Lasagna Ratatouille Tart

Lasagna-ish Ratatouille-ish Tart
Inspired by 101 Cookbooks and Cuisine at Home, 2009

ingredients
tart
1 1/2 c flour
1/2 t salt
1/2 t black pepper
6 T butter, diced & chilled
3 T shortening, diced & chilled
3 T (+) ice water
filling
3 garlic cloves, minced
1/4 c diced onion
2 T olive oil
red pepper flakes
1 can diced tomatoes
1-2 yellow squash, thinly sliced (1/4")
1-2 zucchini squash, thinly sliced (1/4")
1 1/2 cups ricotta cheese (or other combo - I had about 3/4 cup at home and combined some parmesan and goat cheese as well as a little Boursin cheese spread to make 1 1/2 cups)
2 T thinly sliced basil
1/4 cup shredded mozzarella or other cheese for topping, optional
salt and pepper
olive oil for drizzling

instructions
To prepare tart dough, pulse flour, salt, pepper in food processor. Add butter and shortening and pulse until pea-sized clumps form. Add 3 T water, pulse to combine. Shape dough into flat disk and refrigerate at least 30 minutes.

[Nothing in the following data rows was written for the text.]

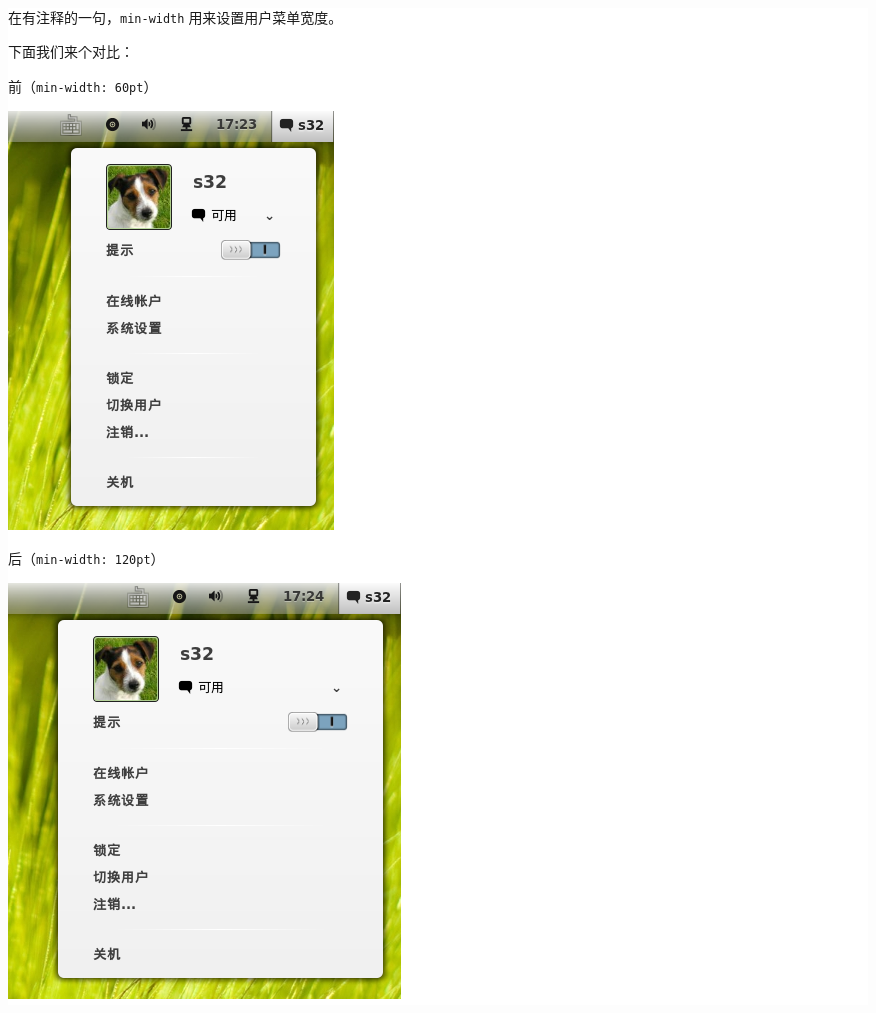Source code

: 在有注释的一句，`min-width` 用来设置用户菜单宽度。

下面我们来个对比：

前（`min-width: 60pt`）

![min-width 前](./_static/gnome-shell-min-width-fore.png)


后（`min-width: 120pt`）

![min-width 后](./_static/gnome-shell-min-width-post.png)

Preheat oven to 375 F. Roll dough to 1/4 " thickness and fit into 9-inch tart pan. Press to edge and trim excess. Cover w/ foil or parchment paper and fill with dry beans, weights, whatever. Bake about 25 minutes, remove foil and beans and bake 5 more minutes. Let cool to room temperature.

Meanwhile, Stir garlic, olive oil, red pepper and a little salt into small saucepan. Bring to med-hi heat and once garlic sizzles, add tomatoes (drain them a little before adding). Simmer about 10 minutes and remove. Let cool.

Using a mandoline (or cutting carefully with a knife) slice zucchini and yellow squash into 1/4 inch disks and pat dry. Set aside.

Preheat again to 375 F. Mix cheese and basil in small bowl. Spread onto bottom of cooled pre-baked tart. Gently spread tomato sauce over cheese mixture. Arrange vegetables around edge of tart shell in whatever pattern you choose (I did outer of zucchini and alternated) Cover tart completely. Sprinkle top with 1/4 cup shredded mozzarella cheese (or other cheese you have on hand that melts well). Drizzle with oil and sprinkle with salt and pepper.

Bake tart at 375 F until tart is golden brown around the edge, about 30 minutes.